The following opinion is presented on-line for informational use only and does not replace the official version. (Mich Dept of Attorney General Web Site - www.ag.state.mi.us)



STATE OF MICHIGAN

FRANK J. KELLEY, ATTORNEY GENERAL


Opinion No. 6810

July 6, 1994

TAXATION:

Taxation of privately owned lands that were initially conveyed by patent from the United States Government

The State of Michigan may assess and tax privately owned lands in the State of Michigan that were initially conveyed by patent from the United States Government.

Honorable Mat J. Dunaskiss

State Senator

The Capitol

Lansing, Michigan

Honorable Gilbert J. DiNello

State Senator

The Capitol

Lansing, Michigan

You have asked if the State of Michigan may assess and tax privately owned lands in the State of Michigan that were initially conveyed by patent from the United States Government.

Const 1963, art 9, Sec. 3, provides, concerning the taxation of property by the state, in part:

The legislature shall provide for the uniform general ad valorem taxation of real and tangible personal property not exempt by law.

Section 1 of 1893 PA 206, the General Property Tax Act, MCL 211.1 et seq; MSA 7.1 et seq, provides:

That all property, real and personal, within the jurisdiction of this state, not expressly exempted, shall be subject to taxation.

The only exemption even arguably applicable to the situation posed in your request is that set forth in section 7 of the General Property Tax Act, which provides:

Public property belonging to the United States is exempt from taxation under this act. This exemption shall not apply if taxation of the property is specifically authorized by federal legislative action or federal administrative rule, regulation, or lease.

The foregoing provision recognizes the primacy of the United States Government, under US Const, art IV, Sec. 3, cl 2, over property to which it has title. However, nothing in that provision governs the regulation or taxation of property after it no longer belongs to the United States - i.e., after its conveyance to others.
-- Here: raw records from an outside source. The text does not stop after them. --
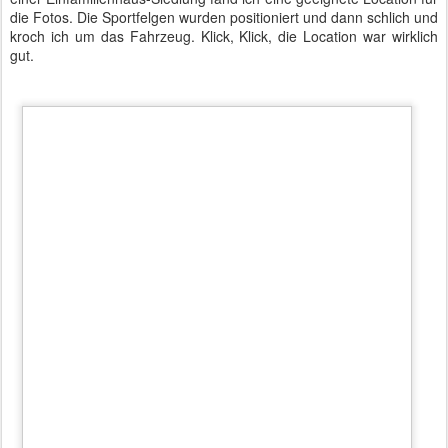
die Fotos. Die Sportfelgen wurden positioniert und dann schlich und
kroch ich um das Fahrzeug. Klick, Klick, die Location war wirklich
gut.
BMW 530d Limousine G30 mit V-Speiche 635 in 19"
Mit etwa 30 Fotos im Kasten konnte die Tour fortgesetzt werden.
Das nächste Ziel war die Autobahn. Auf dem Weg freute ich mich
an der schnellen Reaktion des LIMIT-Tasters. Bei einem Fahrzeug,
in dem man die Geschwindigkeit nicht spürt, ein sehr wichtiges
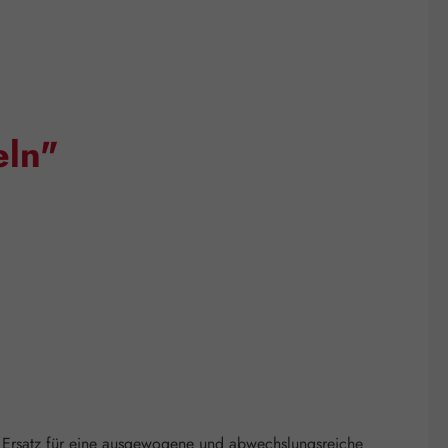
eln"
 Ersatz für eine ausgewogene und abwechslungsreiche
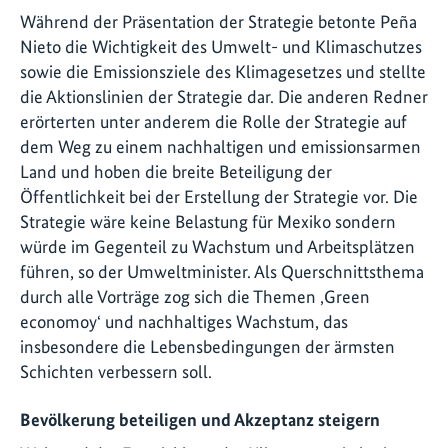
Während der Präsentation der Strategie betonte Peña
Nieto die Wichtigkeit des Umwelt- und Klimaschutzes
sowie die Emissionsziele des Klimagesetzes und stellte
die Aktionslinien der Strategie dar. Die anderen Redner
erörterten unter anderem die Rolle der Strategie auf
dem Weg zu einem nachhaltigen und emissionsarmen
Land und hoben die breite Beteiligung der
Öffentlichkeit bei der Erstellung der Strategie vor. Die
Strategie wäre keine Belastung für Mexiko sondern
würde im Gegenteil zu Wachstum und Arbeitsplätzen
führen, so der Umweltminister. Als Querschnittsthema
durch alle Vorträge zog sich die Themen ‚Green
economoy‘ und nachhaltiges Wachstum, das
insbesondere die Lebensbedingungen der ärmsten
Schichten verbessern soll.
Bevölkerung beteiligen und Akzeptanz steigern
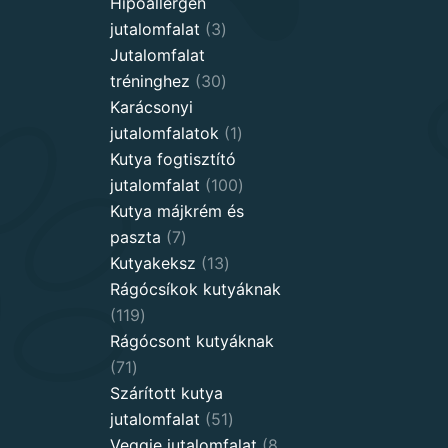
products
Hipoallergén
3
jutalomfalat
3
products
Jutalomfalat
30
tréninghez
30
products
Karácsonyi
1
jutalomfalatok
1
product
Kutya fogtisztító
100
jutalomfalat
100
products
Kutya májkrém és
7
paszta
7
products
13
Kutyakeksz
13
products
Rágócsíkok kutyáknak
119
119
products
Rágócsont kutyáknak
71
71
products
Szárított kutya
51
jutalomfalat
51
products
Veggie jutalomfalat
8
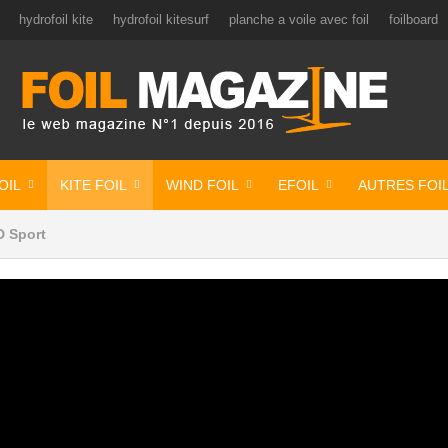
hydrofoil kite
hydrofoil kitesurf
planche a voile avec foil
foilboard
OIL
KITE FOIL
WIND FOIL
EFOIL
AUTRES FOI
D Sport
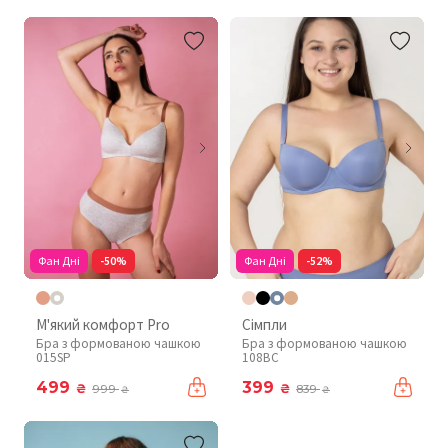
Фан Дні
-50%
Фан Дні
-52%
М'який комфорт Pro
Сімпли
Бра з формованою чашкою
Бра з формованою чашкою
015SP
108BC
499
399
₴
₴
999
839
₴
₴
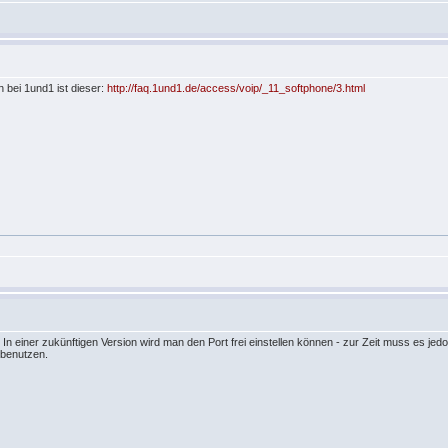
en bei 1und1 ist dieser:
http://faq.1und1.de/access/voip/_11_softphone/3.html
. In einer zukünftigen Version wird man den Port frei einstellen können - zur Zeit muss es jed
 benutzen.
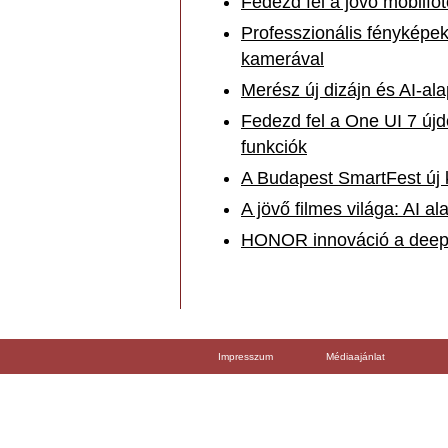
Fedezd fel a jövő mobilfo
Professzionális fényképe
kamerával
Merész új dizájn és AI-a
Fedezd fel a One UI 7 újd
funkciók
A Budapest SmartFest új 
A jövő filmes világa: AI 
HONOR innováció a deep
Impresszum
Médiaajánlat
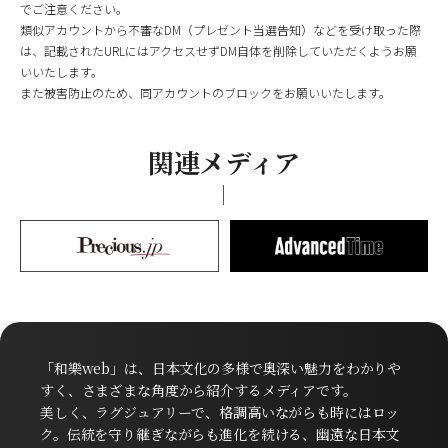
でご注意ください。
類似アカウントから不審なDM（プレゼント当選告知）などを受け取った際
は、記載されたURLにはアクセスせずDM自体を削除していただくようお願
いいたします。
また被害防止のため、同アカウントのブロックをお願いいたします。
関連メディア
「和樂web」は、日本文化の多様で奥深い魅力をわかりや
すく、さまざまな角度から紹介するメディアです。
美しく、ラグジュアリーで、格調高いながらも時にはロッ
ク。伝統を守り継ぎながらも進化を続ける、幽遠な日本文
That conveyance by patent divests title from the United States is well established. In Brewer v Kidd, 23 Mich 439 (1871), the Michigan Supreme Court considered when title to land belonging to the United States became divested in a suit to enjoin the public sale of land claimed to have already been purchased by the plaintiff. The Court noted that inasmuch as no patent had yet issued, jurisdiction over the property was solely that of the United States Government under US Const, art IV, Sec. 3, cl 2, but that once transferred by patent, jurisdiction became vested in the state:

Under these provisions, the power of sale and disposition of the public lands, and of prescribing the rules, regulations, officers, agencies and the whole course of proceedings, for effecting such sales is vested exclusively in the federal government, until the sale is consummated by the issuing of a patent to the purchaser, which alone (in ordinary cases like the present, at least) divests the title of the United States and vests it in the purchaser, when, for the first time, it becomes in all respects subject to the local laws of the state, like the great mass of other property within its limits. [Emphasis added.]

23 Mich 443-444.

The foregoing conclusion accords with that of the United States Supreme Court in Stryker v Goodnow, 123 US 527; 8 S Ct 203; 31 L Ed 194 (1887). There, the Court addressed and rejected assertions by certain parties that lands sold by the United States were not taxable by the State of Iowa within a year after title passed from the United States. As the Stryker Court noted:

Whether the lands were taxable within a year after the title passed out of the United States is not a Federal question. There was nothing in the act of Congress admitting Iowa into the Union, or in any other act of Congress to which our attention has been directed, which in any manner interfered with the power of the State to tax lands as soon as they ceased to be the property of the United States. The only prohibition was against taxation whilst the United States were the owners. [Emphasis added.]

123 US 535-536.

It is my opinion, therefore, that the State of Michigan may assess and tax privately owned lands in the State of Michigan that were initially conveyed by patent from the United States Government.